Congressman John Salazar has endorsed nuclear power as one way to address Colorado’s energy needs. Coincidentally or not, a recent proposal seeks to build a new nuclear plant near Pueblo, in Salazar’s district.
Nuclear reactors present several problems. First, they are expensive (the Energy Department estimates $9 billion each). No U.S. reactors have been ordered since 1978 because Wall Street stopped investing in them, and utilities have tried unsuccessfully to get Congress to fund new construction.
Second, they take a long time to build. About 10 or 12 years are required to plan, construct and test a reactor before it could produce electricity. Energy needs in Colorado require more prompt solutions.
Most importantly, reactors present a health risk to local residents, creating over 100 chemicals found in atom bomb explosions. Each causes cancer, and is most harmful to infants and children.
Reactors create massive amounts of radioactivity, which must be stored in deep pools of constantly cooled water. Any loss of water, from an accident or terrorist attack, would mean a meltdown, and many thousands would suffer from cancer or radiation poisoning. In addition, some radiation routinely escapes into local air and water and enters human bodies.
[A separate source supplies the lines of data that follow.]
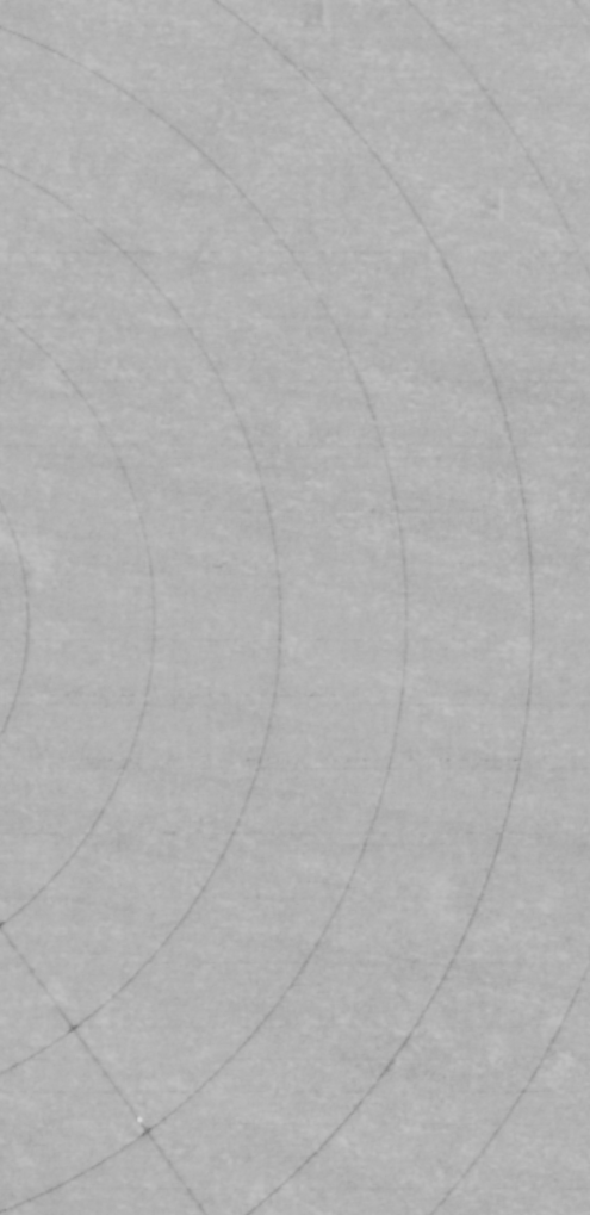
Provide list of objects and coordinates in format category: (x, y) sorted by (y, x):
crop: (295, 607)

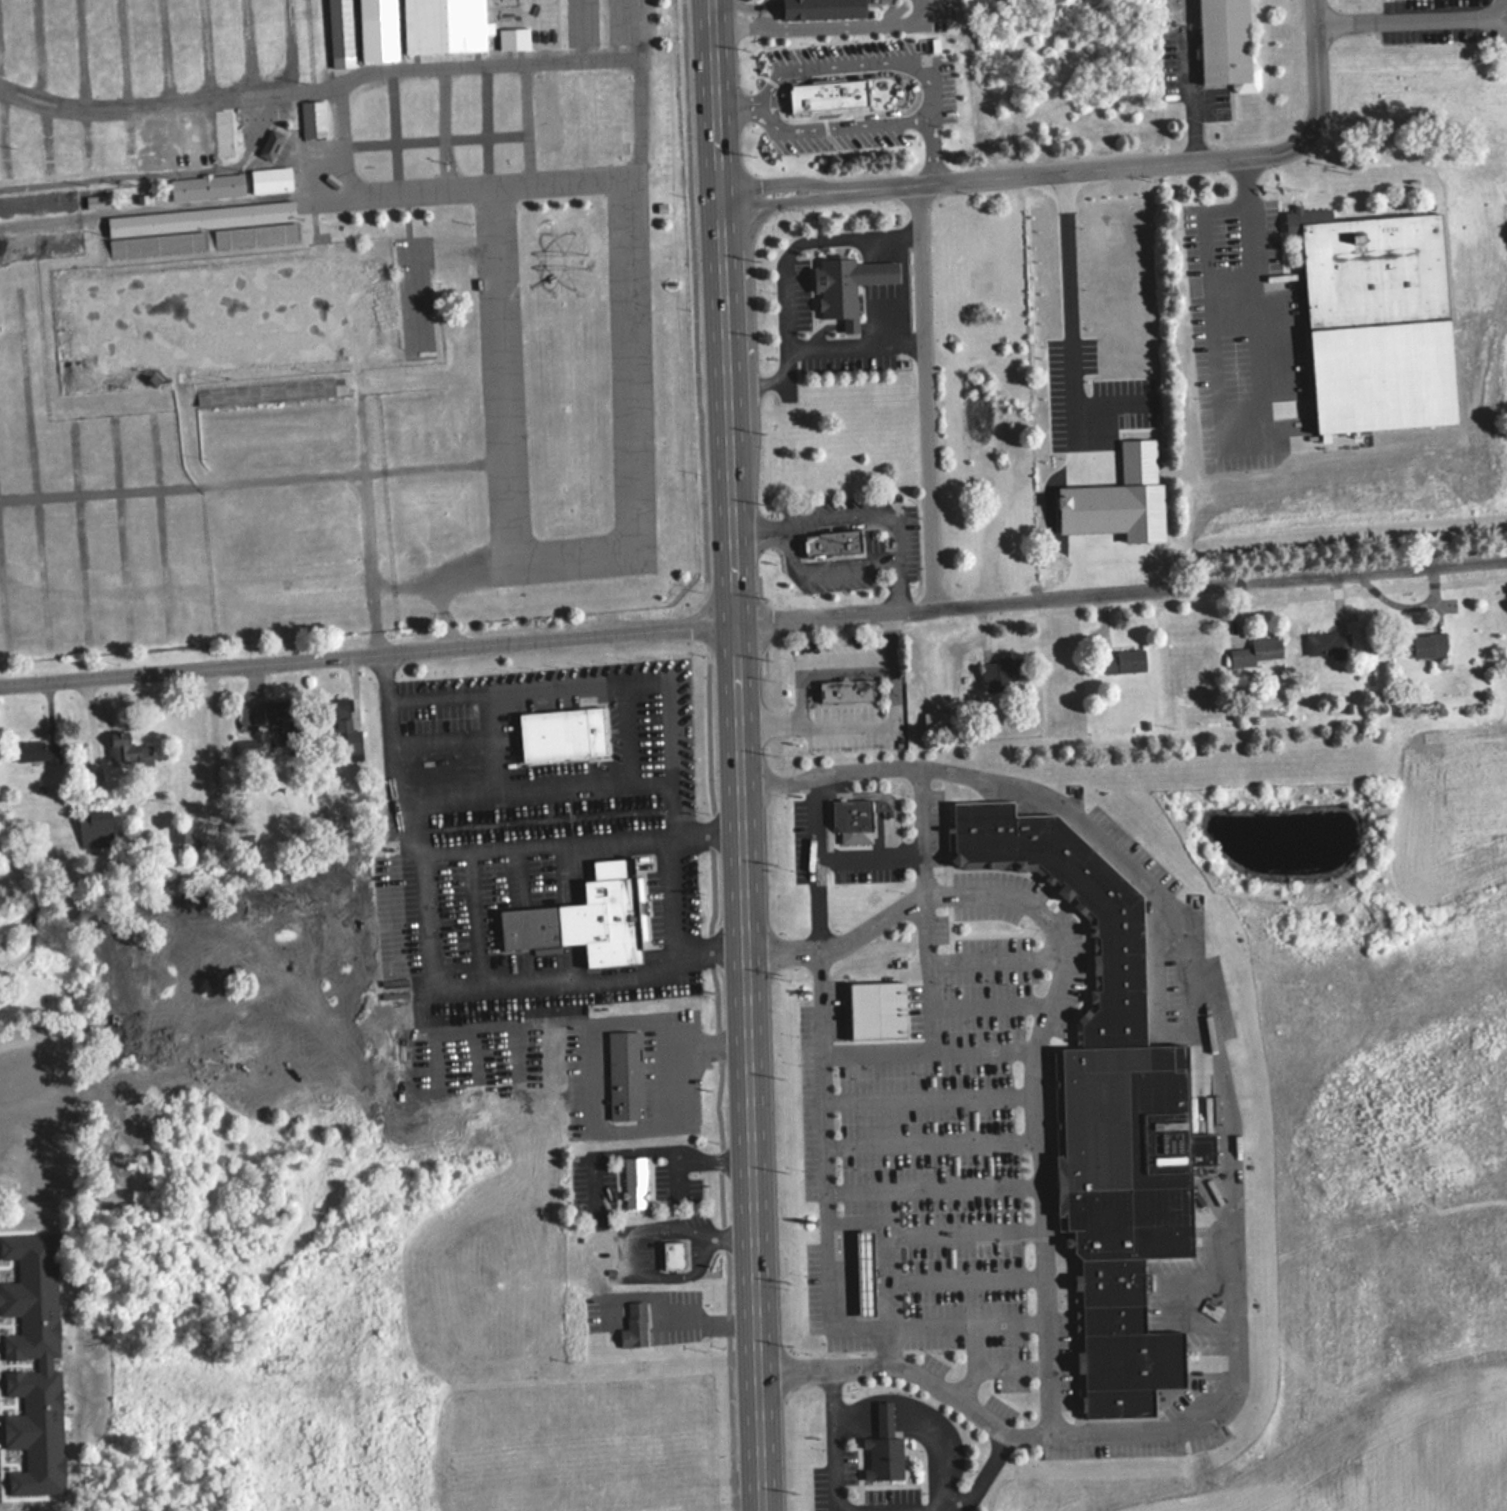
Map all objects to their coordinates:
road: (737, 5)
building: (831, 8)
road: (1412, 17)
building: (444, 26)
road: (821, 26)
building: (338, 27)
building: (512, 34)
building: (1224, 43)
road: (290, 45)
road: (247, 48)
road: (204, 50)
road: (37, 51)
road: (166, 52)
road: (122, 55)
road: (78, 56)
road: (520, 63)
road: (840, 66)
road: (1318, 67)
building: (838, 96)
road: (171, 104)
building: (312, 118)
road: (529, 122)
road: (487, 125)
road: (823, 126)
road: (445, 128)
road: (211, 130)
building: (376, 130)
road: (394, 133)
road: (170, 135)
road: (129, 138)
road: (435, 138)
road: (2, 139)
road: (44, 140)
road: (85, 141)
building: (270, 145)
road: (937, 147)
road: (1017, 171)
road: (154, 173)
road: (628, 173)
building: (270, 179)
building: (206, 187)
road: (360, 195)
building: (44, 201)
road: (71, 222)
building: (200, 228)
building: (47, 244)
building: (1371, 266)
road: (1253, 280)
building: (859, 286)
building: (1074, 351)
road: (925, 392)
road: (360, 415)
road: (191, 431)
road: (34, 463)
road: (348, 471)
road: (107, 488)
road: (161, 522)
road: (124, 526)
road: (758, 527)
road: (81, 531)
road: (785, 542)
building: (844, 544)
road: (372, 562)
road: (896, 562)
road: (438, 582)
road: (5, 586)
road: (753, 621)
building: (1329, 644)
building: (1429, 645)
building: (1257, 651)
building: (1123, 661)
road: (814, 663)
building: (1003, 672)
road: (657, 679)
building: (859, 690)
road: (867, 719)
building: (943, 720)
building: (346, 730)
building: (574, 736)
building: (128, 750)
building: (37, 751)
road: (737, 755)
road: (890, 793)
road: (929, 809)
building: (860, 814)
building: (94, 831)
building: (182, 834)
road: (580, 836)
road: (899, 855)
road: (825, 861)
building: (599, 920)
road: (1001, 959)
building: (1129, 963)
road: (934, 975)
road: (430, 976)
road: (997, 1006)
building: (890, 1010)
road: (933, 1053)
building: (635, 1076)
road: (935, 1098)
road: (832, 1140)
road: (937, 1144)
building: (1140, 1153)
building: (643, 1182)
road: (938, 1187)
road: (968, 1230)
road: (892, 1245)
building: (672, 1255)
building: (686, 1255)
building: (867, 1272)
road: (970, 1278)
building: (645, 1326)
road: (943, 1327)
building: (1134, 1343)
road: (895, 1346)
road: (912, 1375)
road: (863, 1415)
road: (894, 1415)
road: (1216, 1422)
road: (949, 1447)
building: (893, 1449)
road: (873, 1510)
Colorado’s only experience with nuclear power turned out badly. The Fort St. Vrain reactor north of Denver lasted only 15 years, and was closed for repairs much of that time. In 1989, the reactor shut permanently, and the local infant death and child cancer rate fell 15 percent and 12 percent in the first two years after shutdown.
Colorado deserves an energy policy that meets people’s needs promptly, inexpensively and safely. Products can be made more efficient, people can conserve more energy, and safe renewable windmills and solar farms can be built quickly.